[GlobalFactSync] User Script, Data Browser, Reference web service - WMF Grant project - Wikitech-l

15 Aug 2019


      Dear all,
we would like to share consolidated updates for the GlobalFactSync (GFS) 
project with you (copied from 
https://meta.wikimedia.org/wiki/Grants:Project/DBpedia/GlobalFactSyncRE/News)
We polished everything for our presentation at Wikimania tomorrow: 
https://wikimania.wikimedia.org/wiki/2019:Technology_outreach_%26_innovation...
All feedback welcome!
-- Sebastian (with the team: Tina, Włodzimierz,  Krzysztof, Johannes and 
Marvin)
User Script, Data Browser, Reference web service (15. August 2019)
After the Kick-Off note end of July 
https://meta.wikimedia.org/wiki/Grants:Project/DBpedia/GlobalFactSyncRE/News#Kick-off_note_(25._Juli_2019), 
which described our first edit and the concept better, we shaped the 
technical microservices and data into more concise tools that are easier 
to use and demo during our Wikimania presentation 
https://wikimania.wikimedia.org/wiki/2019:Technology_outreach_%26_innovation/GlobalFactSync:
1. User Script https://en.wikipedia.org/wiki/User_scripts available
    at User:JohannesFre/global.js
    https://meta.wikimedia.org/wiki/User:JohannesFre/global.js shows
    links from each article and Wikidata to the Data Browser and
    Reference Web Service
    https://meta.wikimedia.org/wiki/User:JohannesFre/global.js
1.
    User Script Linking to the GFS Data Browser
 2. GFS Data Browser https://global.dbpedia.org/ Github
    https://github.com/dbpedia/gfs now accepts any URI in subject from
    Wikipedia, DBpedia or Wikidata, see the Boys Don't Cry example from
    Kick-Off Note
    https://global.dbpedia.org/?s=https%3A%2F%2Fglobal.dbpedia.org%2Fid%2F2nrbo&p=http%3A%2F%2Fdbpedia.org%2Fontology%2FreleaseDate&src=general,
    Berlin/Geo-coords lat
    https://global.dbpedia.org/?s=https%3A%2F%2Fglobal.dbpedia.org%2Fid%2F4pafr&p=http%3A%2F%2Fwww.w3.org%2F2003%2F01%2Fgeo%2Fwgs84_pos%23lat&src=general
    long
    https://global.dbpedia.org/?s=https%3A%2F%2Fglobal.dbpedia.org%2Fid%2F4pafr&p=http%3A%2F%2Fwww.w3.org%2F2003%2F01%2Fgeo%2Fwgs84_pos%23long&src=general,
    Albert Einstein's Religion
    https://global.dbpedia.org/?s=https%3A%2F%2Fglobal.dbpedia.org%2Fid%2F55LmB&p=http%3A%2F%2Fdbpedia.org%2Fontology%2Freligion&src=general.

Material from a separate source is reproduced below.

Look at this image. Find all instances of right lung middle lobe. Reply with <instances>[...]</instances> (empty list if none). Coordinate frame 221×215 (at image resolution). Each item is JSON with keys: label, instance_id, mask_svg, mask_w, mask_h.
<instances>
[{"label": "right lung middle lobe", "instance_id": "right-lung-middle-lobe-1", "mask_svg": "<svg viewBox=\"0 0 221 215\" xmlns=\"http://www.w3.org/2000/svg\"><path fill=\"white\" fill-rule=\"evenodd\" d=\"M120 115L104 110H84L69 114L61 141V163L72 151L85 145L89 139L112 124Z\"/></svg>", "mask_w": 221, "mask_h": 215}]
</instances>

    *Not Live yet, edits/fixes are not reflected*
 3. Reference Web Service (Albert Einstein:
    http://dbpedia.informatik.uni-leipzig.de:8111/infobox/references?article=htt...)
    extracts (1) all references from a Wikipedia page, (2) matched to
    the infobox parameter and (3) also extracts the fact from it. The
    service will remain stable, so you can use it.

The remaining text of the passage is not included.